You’ve probably seen a lot of handwringing in the press from YouTube about the Google-subsidized division isn’t profitable. Aside from the fact that YouTube has experienced yet another self-created public relations disaster with Zoë Keating that will no doubt serve up the company’s SXSW panels like chopped beef, why would YouTube be telling the world how unprofitable they are? Kind of an odd thing for Google to opt for the “poor me” treatment which no one–and I mean no one–believes, right? Why would Google be putting out that story?
Maybe as an excuse for why their royalty rates are so low? But is it even true? If you look at YouTube as a video service, maybe Google can cook the books to show whatever they want. Big advertisers don’t typically sign up for a YouTube-only campaign. The media buy is across all Google platforms. Google can allocate that money to each platform how they like, so they can cause YouTube to look unprofitable. Not saying this is in fact happening, but easily it could be.
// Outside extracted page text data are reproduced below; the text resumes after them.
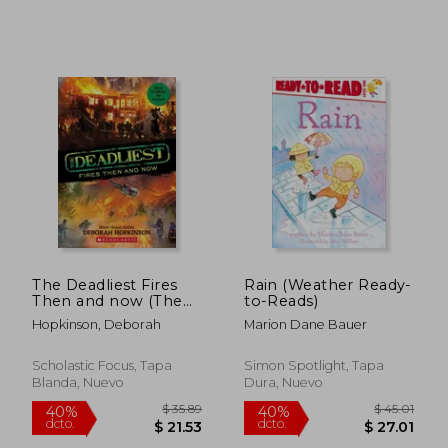
$ 38.39
$ 37
40%
40%
dcto.
dcto.
$ 23.03
$ 22.
The Deadliest Fires
Rain (Weather Ready-
Then and now (The
to-Reads)
Deadliest #3,
Hopkinson, Deborah
Marion Dane Bauer
Scholastic Focus) (en
Inglés)
Scholastic Focus, Tapa
Simon Spotlight, Tapa
Blanda, Nuevo
Dura, Nuevo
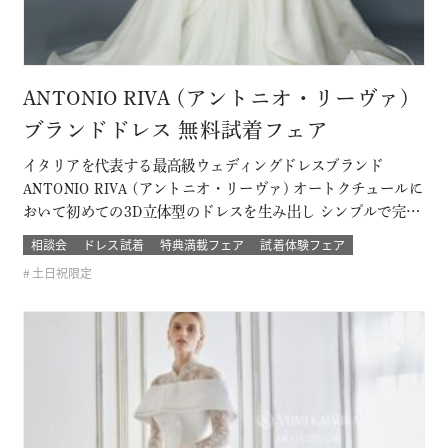
ANTONIO RIVA (アントニオ・リーヴァ)
ブランドドレス 無料試着フェア
イタリアを代表する最高級ウェディングドレスブランド
ANTONIO RIVA (アントニオ・リーヴァ) オートクチュールに
おいて初めての3D立体型のドレスを生み出し シンプルで完璧
なライン、理想的なプロポーションと個性を兼ね備えていま
相談会
ドレス試着
特典満載フェア
試着体験フェア
す。 上質な素材と卓悦した仕立て。 花嫁の個性と気品を際立
土日祝限定
たせ、特別な日を格別に輝かせてくれるドレス 結婚式当日の
ゲストから「…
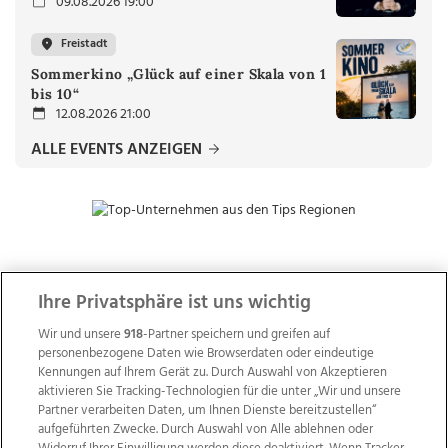
09.08.2026 19:00
Freistadt
Sommerkino „Glück auf einer Skala von 1
bis 10“
12.08.2026 21:00
ALLE EVENTS ANZEIGEN
ZUR NACHRICHTENÜBERSICHT
Ihre Privatsphäre ist uns wichtig
Wir und unsere
918
-Partner speichern und greifen auf
personenbezogene Daten wie Browserdaten oder eindeutige
Kennungen auf Ihrem Gerät zu. Durch Auswahl von Akzeptieren
aktivieren Sie Tracking-Technologien für die unter „Wir und unsere
Partner verarbeiten Daten, um Ihnen Dienste bereitzustellen“
aufgeführten Zwecke. Durch Auswahl von Alle ablehnen oder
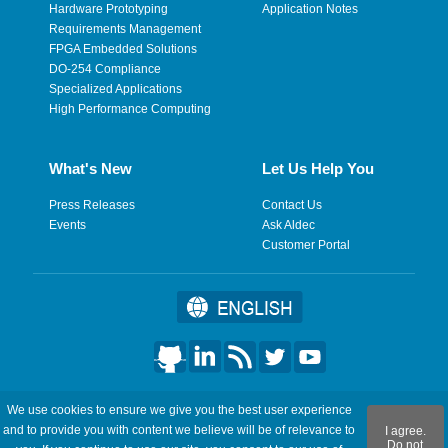
Hardware Prototyping
Application Notes
Requirements Management
FPGA Embedded Solutions
DO-254 Compliance
Specialized Applications
High Performance Computing
What's New
Let Us Help You
Press Releases
Contact Us
Events
Ask Aldec
Customer Portal
©2026 Aldec, Inc. All Rights Reserved.
We use cookies to ensure we give you the best user experience
and to provide you with content we believe will be of relevance to
I agree.
Legal
|
Privacy
|
Site Map
|
RSS Feeds
|
フィードバックを送
Do not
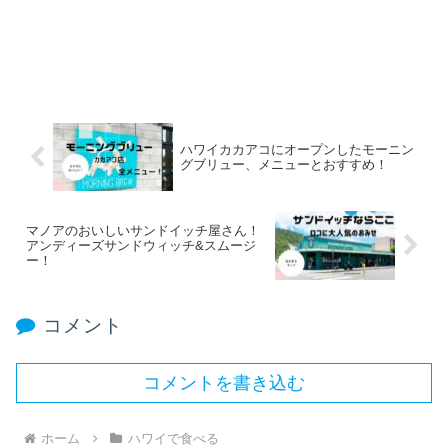
ハワイカカアコにオープンしたモーニン
グブリュー、メニューとおすすめ！
マノアのおいしいサンドイッチ屋さん！
アンディーズサンドウィッチ&スムージ
ー！
コメント
コメントを書き込む
ホーム
ハワイで食べる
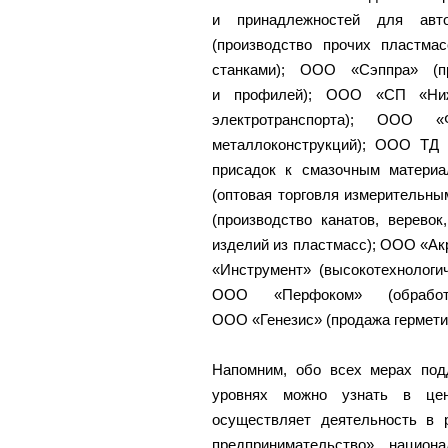
и принадлежностей для авт
(производство прочих пластма
станками); ООО «Сэппра» (пр
и профилей); ООО «СП «Нижэк
электротранспорта); ООО «
металлоконструкций); ООО ТД 
присадок к смазочным матери
(оптовая торговля измерительн
(производство канатов, верево
изделий из пластмасс); ООО «Акр
«Инструмент» (высокотехнологи
ООО «Перфоком» (обработк
ООО «Генезис» (продажа герметик
Напомним, обо всех мерах под
уровнях можно узнать в цен
осуществляет деятельность в 
предпринимательство» национ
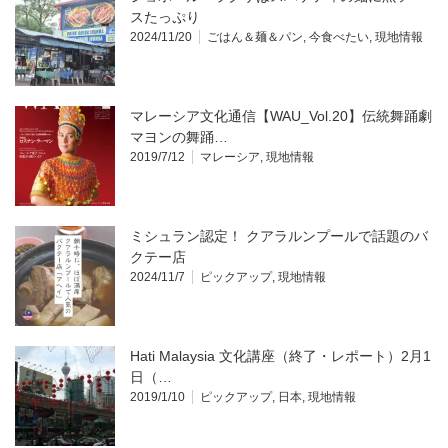
スたっぷり
2024/11/20
ごはん＆麺＆パン
,
今食べたい
,
現地情報
マレーシア文化通信【WAU_Vol.20】伝統舞踊劇
マヨンの舞踊…
2019/7/12
マレーシア
,
現地情報
ミシュラン認定！ クアラルンプールで話題のバ
クテー店
2024/11/7
ピックアップ
,
現地情報
Hati Malaysia 文化講座（終了・レポート）2月1
日（…
2019/1/10
ピックアップ
,
日本
,
現地情報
But maybe it’s because we are not looking at YouTube as the business that Google is really in: data mining and user profiling. Data mining revenue is not included in YouTube’s performance results and it’s also not included in artist royalties. As Jeff Gould observes in an illuminating post:
Beginning in 2003 and continuing to the present, Google has filed a range of patents describing the use of various kinds of user profiles to improve both ad response rates and — perhaps even more significantly — the quality of search results….Knowing your customer is the key to successful selling. While you might imagine that Upper Crust or Young Digerati audiences are inherently more desirable than Rustic Elders or Hard Scrabble, this is not always the case. What may be true for BMW or Apple is not necessarily true for KFC or Coke.
How does Google’s online profiling work? At its core are…patented PHIL clustering and concept extraction methods…. A user (or group of users) can be described by various kinds of clusters. The simplest kind are clusters of terms used in documents created or viewed by the user. Another kind derives from the URLs of documents the user has viewed or perhaps forwarded to others by email or social media. A third kind — the most comprehensive — consists of the concept or category clusters extracted by the PHIL algorithm from documents the user has viewed (web pages, inbound emails) or created (outbound emails, social media posts)….
Retaining and satisfying search users is without doubt Google’s most important business objective, because search continues to account for the lion’s share of its revenues and virtually all of its profit. [And remember, YouTube itself is one of the top 5 search engines.] Consequently, data mining methods that optimize the relevance of search results for users are of great strategic value to Google….Google has operationalized the techniques developed by its researchers for correlating real-world user attributes with features extracted from their online actions. The power of this method is obvious.
For example, Google can now tell its advertisers very precisely that “about 14% of users on the Internet are Moms with children in the household”. But more than that, it can tell them exactly which users are Moms with kids.
Think YouTube helps with identifying those Mom’s and kids?
So if YouTube is viewed as a data mining honeypot, now is it profitable?